THE TASK |
Only the pictures are to be dropped, and the rest of the data should be copied exactly.

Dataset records
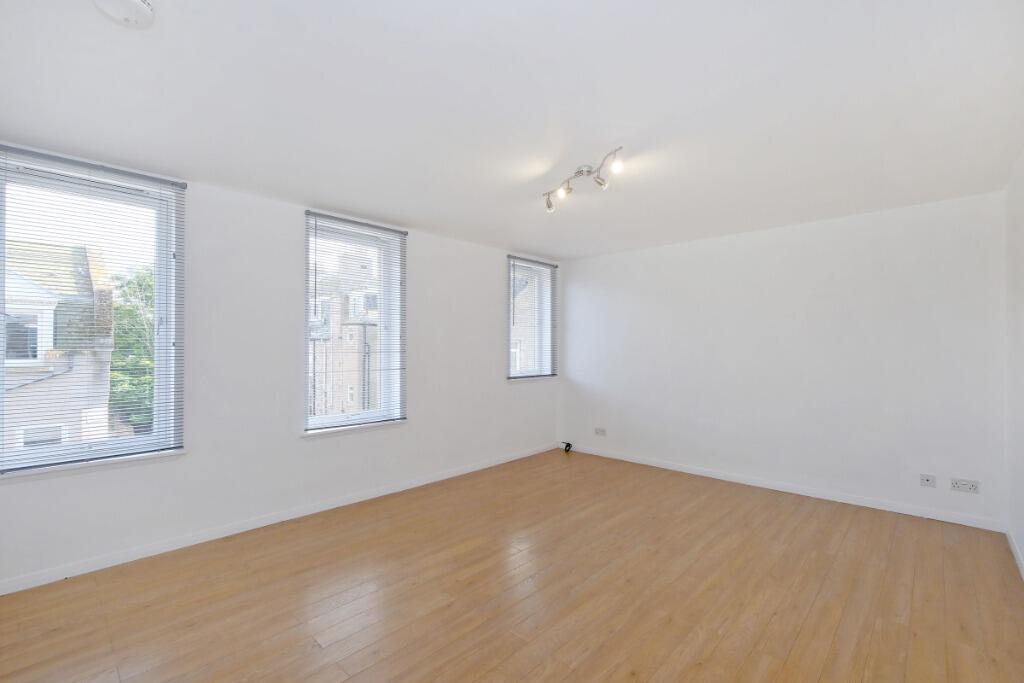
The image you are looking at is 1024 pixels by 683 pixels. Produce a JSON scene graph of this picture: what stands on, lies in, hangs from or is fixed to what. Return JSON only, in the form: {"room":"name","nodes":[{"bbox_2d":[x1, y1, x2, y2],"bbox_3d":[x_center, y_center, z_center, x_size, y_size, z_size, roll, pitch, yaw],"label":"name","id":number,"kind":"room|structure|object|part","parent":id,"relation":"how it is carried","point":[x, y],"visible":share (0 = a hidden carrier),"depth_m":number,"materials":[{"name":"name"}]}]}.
{"room":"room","nodes":[
{"label":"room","id":0,"kind":"room"},
{"bbox_2d":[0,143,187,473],"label":"blind","id":1,"kind":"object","parent":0,"point":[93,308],"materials":[{"name":"grey metal"}]},
{"bbox_2d":[0,144,560,590],"bbox_3d":[-1.280,0.137,4.092,0.233,2.433,5.634,0,-1,43],"label":"left wall","id":2,"kind":"structure","parent":0,"point":[419,399],"depth_m":3.37,"materials":[{"name":"white paint"}]},
{"bbox_2d":[0,146,183,473],"bbox_3d":[-2.583,-0.140,2.784,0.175,1.783,0.903,0,-1,43],"label":"window","id":3,"kind":"structure","parent":2,"relation":"in","point":[163,279],"depth_m":2.83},
{"bbox_2d":[0,448,186,479],"bbox_3d":[-2.498,0.722,2.680,0.131,0.056,0.946,0,-1,43],"label":"window sill","id":4,"kind":"structure","parent":2,"relation":"attached to","point":[101,462],"depth_m":2.64,"materials":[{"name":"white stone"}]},
{"bbox_2d":[0,443,558,594],"bbox_3d":[-1.215,1.319,3.970,0.015,0.081,5.249,0,-1,43],"label":"baseboard","id":5,"kind":"structure","parent":2,"relation":"attached to","point":[469,470],"depth_m":3.13,"materials":[{"name":"white paint"}]},
{"bbox_2d":[300,419,406,436],"bbox_3d":[-1.315,0.737,3.879,0.139,0.054,0.972,0,-1,43],"label":"window sill","id":6,"kind":"structure","parent":2,"relation":"attached to","point":[373,425],"depth_m":3.79,"materials":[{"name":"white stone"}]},
{"bbox_2d":[303,212,404,433],"bbox_3d":[-1.431,-0.130,4.027,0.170,1.784,0.933,0,-1,43],"label":"window","id":7,"kind":"structure","parent":2,"relation":"in","point":[385,379],"depth_m":4.08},
{"bbox_2d":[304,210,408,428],"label":"blind","id":8,"kind":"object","parent":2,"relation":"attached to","point":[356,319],"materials":[{"name":"grey metal"}]},
{"bbox_2d":[506,257,554,379],"bbox_3d":[0.155,-0.255,5.588,0.145,1.446,0.844,0,-1,43],"label":"window","id":9,"kind":"structure","parent":2,"relation":"in","point":[550,303],"depth_m":5.69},
{"bbox_2d":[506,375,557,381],"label":"window sill","id":10,"kind":"structure","parent":2,"relation":"attached to","point":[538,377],"depth_m":5.49,"materials":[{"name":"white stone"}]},
{"bbox_2d":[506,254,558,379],"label":"blind","id":11,"kind":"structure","parent":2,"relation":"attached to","point":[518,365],"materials":[{"name":"grey metal"}]},
{"bbox_2d":[0,0,1023,260],"bbox_3d":[0.301,-1.154,2.690,4.387,0.139,5.751,0,-1,43],"label":"ceiling","id":12,"kind":"structure","parent":0,"point":[417,210],"depth_m":2.08,"materials":[{"name":"white paint"}]},
{"bbox_2d":[93,0,154,28],"bbox_3d":[-1.261,-1.080,1.470,0.163,0.050,0.162,0,-1,43],"label":"smoke detector","id":13,"kind":"object","parent":12,"relation":"attached to","point":[133,2],"visible":0.98,"depth_m":1.47,"materials":[{"name":"white plastic"}]},
{"bbox_2d":[543,146,623,212],"bbox_3d":[0.424,-1.009,2.904,0.161,0.187,0.795,0,0,-28],"label":"track light","id":14,"kind":"object","parent":12,"relation":"attached to","point":[580,172],"visible":0.99,"depth_m":2.88,"materials":[{"name":"silver metal"}]},
{"bbox_3d":[0.327,-0.981,2.972,0.080,0.100,0.083,0,-1,43],"label":"spotlight","id":15,"kind":"part","parent":14,"relation":"part of","materials":[{"name":"silver metal"}]},
{"bbox_2d":[1,447,1023,682],"bbox_3d":[0.238,1.404,2.487,4.369,0.121,5.730,0,-1,43],"label":"floor","id":16,"kind":"structure","parent":0,"point":[776,506],"depth_m":2.41,"materials":[{"name":"brown wood"}]},
{"bbox_2d":[562,441,572,452],"bbox_3d":[0.692,1.327,5.711,0.119,0.129,0.094,0,-1,43],"label":"cable","id":17,"kind":"object","parent":16,"relation":"on","point":[566,447],"visible":0.97,"depth_m":5.69,"materials":[{"name":"black plastic"}]},
{"bbox_2d":[559,190,1006,529],"bbox_3d":[2.117,0.156,4.629,4.140,2.446,0.204,0,-1,43],"label":"back wall","id":18,"kind":"structure","parent":0,"point":[586,269],"depth_m":3.99,"materials":[{"name":"white paint"}]},
{"bbox_2d":[594,427,606,435],"bbox_3d":[1.056,1.086,5.454,0.138,0.085,0.011,0,-1,43],"label":"wall socket","id":19,"kind":"object","parent":18,"relation":"attached to","point":[598,431],"visible":0.99,"depth_m":5.45,"materials":[{"name":"white plastic"}]},
{"bbox_2d":[563,443,1003,531],"bbox_3d":[2.039,1.327,4.550,3.900,0.080,0.014,0,-1,43],"label":"baseboard","id":20,"kind":"structure","parent":18,"relation":"attached to","point":[664,466],"depth_m":3.96,"materials":[{"name":"white paint"}]},
{"bbox_2d":[919,473,935,488],"bbox_3d":[3.146,1.059,3.444,0.088,0.089,0.013,0,-1,43],"label":"wall socket","id":21,"kind":"object","parent":18,"relation":"attached to","point":[926,482],"visible":0.98,"depth_m":3.44,"materials":[{"name":"white plastic"}]},
{"bbox_2d":[949,477,979,492],"bbox_3d":[3.290,1.050,3.305,0.151,0.086,0.012,0,-1,43],"label":"wall socket","id":22,"kind":"object","parent":18,"relation":"attached to","point":[972,486],"visible":0.99,"depth_m":3.30,"materials":[{"name":"white plastic"}]},
{"bbox_2d":[1004,150,1023,576],"bbox_3d":[1.785,0.093,1.251,0.190,2.523,5.275,0,-1,43],"label":"right wall","id":23,"kind":"structure","parent":0,"point":[1020,536],"depth_m":2.84,"materials":[{"name":"white paint"}]},
{"bbox_2d":[1006,528,1023,578],"bbox_3d":[1.789,1.294,1.409,0.014,0.081,4.829,0,-1,43],"label":"baseboard","id":24,"kind":"structure","parent":23,"relation":"attached to","point":[1014,550],"depth_m":2.80,"materials":[{"name":"white paint"}]},
{"label":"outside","id":25,"kind":"structure","parent":0,"visible":0},
{"label":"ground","id":26,"kind":"structure","parent":25,"visible":0},
{"bbox_2d":[1,240,115,452],"bbox_3d":[-13.689,1.276,8.005,7.817,7.973,9.448,0,-1,43],"label":"building","id":27,"kind":"structure","parent":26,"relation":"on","point":[9,357],"depth_m":8.66,"materials":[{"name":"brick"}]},
{"bbox_2d":[108,265,154,432],"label":"tree","id":28,"kind":"object","parent":26,"relation":"on","point":[129,309],"visible":0.22,"materials":[{"name":"green plant"}]},
{"bbox_2d":[310,250,380,419],"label":"building","id":29,"kind":"structure","parent":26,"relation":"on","point":[337,327],"materials":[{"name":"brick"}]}
]}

EXERCISE OUTPUT |
The image you are looking at is 1024 pixels by 683 pixels. Produce a JSON scene graph of this picture: what stands on, lies in, hangs from or is fixed to what. Return JSON only, in the form: {"room":"name","nodes":[{"bbox_2d":[x1, y1, x2, y2],"bbox_3d":[x_center, y_center, z_center, x_size, y_size, z_size, roll, pitch, yaw],"label":"name","id":number,"kind":"room|structure|object|part","parent":id,"relation":"how it is carried","point":[x, y],"visible":share (0 = a hidden carrier),"depth_m":number,"materials":[{"name":"name"}]}]}.
{"room":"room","nodes":[
{"label":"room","id":0,"kind":"room"},
{"bbox_2d":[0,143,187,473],"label":"blind","id":1,"kind":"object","parent":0,"point":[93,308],"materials":[{"name":"grey metal"}]},
{"bbox_2d":[0,144,560,590],"bbox_3d":[-1.280,0.137,4.092,0.233,2.433,5.634,0,-1,43],"label":"left wall","id":2,"kind":"structure","parent":0,"point":[419,399],"depth_m":3.37,"materials":[{"name":"white paint"}]},
{"bbox_2d":[0,146,183,473],"bbox_3d":[-2.583,-0.140,2.784,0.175,1.783,0.903,0,-1,43],"label":"window","id":3,"kind":"structure","parent":2,"relation":"in","point":[163,279],"depth_m":2.83},
{"bbox_2d":[0,448,186,479],"bbox_3d":[-2.498,0.722,2.680,0.131,0.056,0.946,0,-1,43],"label":"window sill","id":4,"kind":"structure","parent":2,"relation":"attached to","point":[101,462],"depth_m":2.64,"materials":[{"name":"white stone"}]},
{"bbox_2d":[0,443,558,594],"bbox_3d":[-1.215,1.319,3.970,0.015,0.081,5.249,0,-1,43],"label":"baseboard","id":5,"kind":"structure","parent":2,"relation":"attached to","point":[469,470],"depth_m":3.13,"materials":[{"name":"white paint"}]},
{"bbox_2d":[300,419,406,436],"bbox_3d":[-1.315,0.737,3.879,0.139,0.054,0.972,0,-1,43],"label":"window sill","id":6,"kind":"structure","parent":2,"relation":"attached to","point":[373,425],"depth_m":3.79,"materials":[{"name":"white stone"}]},
{"bbox_2d":[303,212,404,433],"bbox_3d":[-1.431,-0.130,4.027,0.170,1.784,0.933,0,-1,43],"label":"window","id":7,"kind":"structure","parent":2,"relation":"in","point":[385,379],"depth_m":4.08},
{"bbox_2d":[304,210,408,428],"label":"blind","id":8,"kind":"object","parent":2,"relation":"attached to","point":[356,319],"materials":[{"name":"grey metal"}]},
{"bbox_2d":[506,257,554,379],"bbox_3d":[0.155,-0.255,5.588,0.145,1.446,0.844,0,-1,43],"label":"window","id":9,"kind":"structure","parent":2,"relation":"in","point":[550,303],"depth_m":5.69},
{"bbox_2d":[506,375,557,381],"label":"window sill","id":10,"kind":"structure","parent":2,"relation":"attached to","point":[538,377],"depth_m":5.49,"materials":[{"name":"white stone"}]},
{"bbox_2d":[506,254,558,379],"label":"blind","id":11,"kind":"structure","parent":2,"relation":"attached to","point":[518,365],"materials":[{"name":"grey metal"}]},
{"bbox_2d":[0,0,1023,260],"bbox_3d":[0.301,-1.154,2.690,4.387,0.139,5.751,0,-1,43],"label":"ceiling","id":12,"kind":"structure","parent":0,"point":[417,210],"depth_m":2.08,"materials":[{"name":"white paint"}]},
{"bbox_2d":[93,0,154,28],"bbox_3d":[-1.261,-1.080,1.470,0.163,0.050,0.162,0,-1,43],"label":"smoke detector","id":13,"kind":"object","parent":12,"relation":"attached to","point":[133,2],"visible":0.98,"depth_m":1.47,"materials":[{"name":"white plastic"}]},
{"bbox_2d":[543,146,623,212],"bbox_3d":[0.424,-1.009,2.904,0.161,0.187,0.795,0,0,-28],"label":"track light","id":14,"kind":"object","parent":12,"relation":"attached to","point":[580,172],"visible":0.99,"depth_m":2.88,"materials":[{"name":"silver metal"}]},
{"bbox_3d":[0.327,-0.981,2.972,0.080,0.100,0.083,0,-1,43],"label":"spotlight","id":15,"kind":"part","parent":14,"relation":"part of","materials":[{"name":"silver metal"}]},
{"bbox_2d":[1,447,1023,682],"bbox_3d":[0.238,1.404,2.487,4.369,0.121,5.730,0,-1,43],"label":"floor","id":16,"kind":"structure","parent":0,"point":[776,506],"depth_m":2.41,"materials":[{"name":"brown wood"}]},
{"bbox_2d":[562,441,572,452],"bbox_3d":[0.692,1.327,5.711,0.119,0.129,0.094,0,-1,43],"label":"cable","id":17,"kind":"object","parent":16,"relation":"on","point":[566,447],"visible":0.97,"depth_m":5.69,"materials":[{"name":"black plastic"}]},
{"bbox_2d":[559,190,1006,529],"bbox_3d":[2.117,0.156,4.629,4.140,2.446,0.204,0,-1,43],"label":"back wall","id":18,"kind":"structure","parent":0,"point":[586,269],"depth_m":3.99,"materials":[{"name":"white paint"}]},
{"bbox_2d":[594,427,606,435],"bbox_3d":[1.056,1.086,5.454,0.138,0.085,0.011,0,-1,43],"label":"wall socket","id":19,"kind":"object","parent":18,"relation":"attached to","point":[598,431],"visible":0.99,"depth_m":5.45,"materials":[{"name":"white plastic"}]},
{"bbox_2d":[563,443,1003,531],"bbox_3d":[2.039,1.327,4.550,3.900,0.080,0.014,0,-1,43],"label":"baseboard","id":20,"kind":"structure","parent":18,"relation":"attached to","point":[664,466],"depth_m":3.96,"materials":[{"name":"white paint"}]},
{"bbox_2d":[919,473,935,488],"bbox_3d":[3.146,1.059,3.444,0.088,0.089,0.013,0,-1,43],"label":"wall socket","id":21,"kind":"object","parent":18,"relation":"attached to","point":[926,482],"visible":0.98,"depth_m":3.44,"materials":[{"name":"white plastic"}]},
{"bbox_2d":[949,477,979,492],"bbox_3d":[3.290,1.050,3.305,0.151,0.086,0.012,0,-1,43],"label":"wall socket","id":22,"kind":"object","parent":18,"relation":"attached to","point":[972,486],"visible":0.99,"depth_m":3.30,"materials":[{"name":"white plastic"}]},
{"bbox_2d":[1004,150,1023,576],"bbox_3d":[1.785,0.093,1.251,0.190,2.523,5.275,0,-1,43],"label":"right wall","id":23,"kind":"structure","parent":0,"point":[1020,536],"depth_m":2.84,"materials":[{"name":"white paint"}]},
{"bbox_2d":[1006,528,1023,578],"bbox_3d":[1.789,1.294,1.409,0.014,0.081,4.829,0,-1,43],"label":"baseboard","id":24,"kind":"structure","parent":23,"relation":"attached to","point":[1014,550],"depth_m":2.80,"materials":[{"name":"white paint"}]},
{"label":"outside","id":25,"kind":"structure","parent":0,"visible":0},
{"label":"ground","id":26,"kind":"structure","parent":25,"visible":0},
{"bbox_2d":[1,240,115,452],"bbox_3d":[-13.689,1.276,8.005,7.817,7.973,9.448,0,-1,43],"label":"building","id":27,"kind":"structure","parent":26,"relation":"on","point":[9,357],"depth_m":8.66,"materials":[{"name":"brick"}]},
{"bbox_2d":[108,265,154,432],"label":"tree","id":28,"kind":"object","parent":26,"relation":"on","point":[129,309],"visible":0.22,"materials":[{"name":"green plant"}]},
{"bbox_2d":[310,250,380,419],"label":"building","id":29,"kind":"structure","parent":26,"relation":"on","point":[337,327],"materials":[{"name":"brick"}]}
]}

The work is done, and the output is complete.